Directions for this task:
Write out the entries below in full, exactly as given.

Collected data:
■ ■ ■ ■

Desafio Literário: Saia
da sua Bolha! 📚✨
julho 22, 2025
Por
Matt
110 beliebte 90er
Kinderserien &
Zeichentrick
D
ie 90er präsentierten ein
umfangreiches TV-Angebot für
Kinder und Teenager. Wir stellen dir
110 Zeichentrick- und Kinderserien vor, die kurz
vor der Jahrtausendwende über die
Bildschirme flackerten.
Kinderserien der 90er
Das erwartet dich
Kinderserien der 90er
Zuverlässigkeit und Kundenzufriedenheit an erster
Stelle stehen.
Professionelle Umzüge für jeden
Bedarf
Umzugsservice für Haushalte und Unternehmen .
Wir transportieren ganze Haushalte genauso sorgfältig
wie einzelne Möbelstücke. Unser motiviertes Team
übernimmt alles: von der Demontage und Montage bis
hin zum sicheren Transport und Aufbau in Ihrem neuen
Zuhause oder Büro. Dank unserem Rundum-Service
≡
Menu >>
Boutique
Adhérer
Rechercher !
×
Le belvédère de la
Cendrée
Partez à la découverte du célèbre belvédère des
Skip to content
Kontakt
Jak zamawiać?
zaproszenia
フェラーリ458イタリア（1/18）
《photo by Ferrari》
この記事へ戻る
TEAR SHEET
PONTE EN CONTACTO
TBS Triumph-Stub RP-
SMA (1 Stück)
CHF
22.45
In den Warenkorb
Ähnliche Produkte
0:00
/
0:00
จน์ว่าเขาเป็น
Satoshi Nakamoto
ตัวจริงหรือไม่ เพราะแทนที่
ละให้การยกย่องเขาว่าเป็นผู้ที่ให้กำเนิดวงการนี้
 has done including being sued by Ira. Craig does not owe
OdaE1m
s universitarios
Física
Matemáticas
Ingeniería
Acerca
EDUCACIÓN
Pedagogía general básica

■ ■ ■ ■

Response area:
Desafio Literário: Saia
da sua Bolha! 📚✨
julho 22, 2025
Por
Matt
110 beliebte 90er
Kinderserien &
Zeichentrick
D
ie 90er präsentierten ein
umfangreiches TV-Angebot für
Kinder und Teenager. Wir stellen dir
110 Zeichentrick- und Kinderserien vor, die kurz
vor der Jahrtausendwende über die
Bildschirme flackerten.
Kinderserien der 90er
Das erwartet dich
Kinderserien der 90er
Zuverlässigkeit und Kundenzufriedenheit an erster
Stelle stehen.
Professionelle Umzüge für jeden
Bedarf
Umzugsservice für Haushalte und Unternehmen .
Wir transportieren ganze Haushalte genauso sorgfältig
wie einzelne Möbelstücke. Unser motiviertes Team
übernimmt alles: von der Demontage und Montage bis
hin zum sicheren Transport und Aufbau in Ihrem neuen
Zuhause oder Büro. Dank unserem Rundum-Service
≡
Menu >>
Boutique
Adhérer
Rechercher !
×
Le belvédère de la
Cendrée
Partez à la découverte du célèbre belvédère des
Skip to content
Kontakt
Jak zamawiać?
zaproszenia
フェラーリ458イタリア（1/18）
《photo by Ferrari》
この記事へ戻る
TEAR SHEET
PONTE EN CONTACTO
TBS Triumph-Stub RP-
SMA (1 Stück)
CHF
22.45
In den Warenkorb
Ähnliche Produkte
0:00
/
0:00
จน์ว่าเขาเป็น
Satoshi Nakamoto
ตัวจริงหรือไม่ เพราะแทนที่
ละให้การยกย่องเขาว่าเป็นผู้ที่ให้กำเนิดวงการนี้
 has done including being sued by Ira. Craig does not owe
OdaE1m
s universitarios
Física
Matemáticas
Ingeniería
Acerca
EDUCACIÓN
Pedagogía general básica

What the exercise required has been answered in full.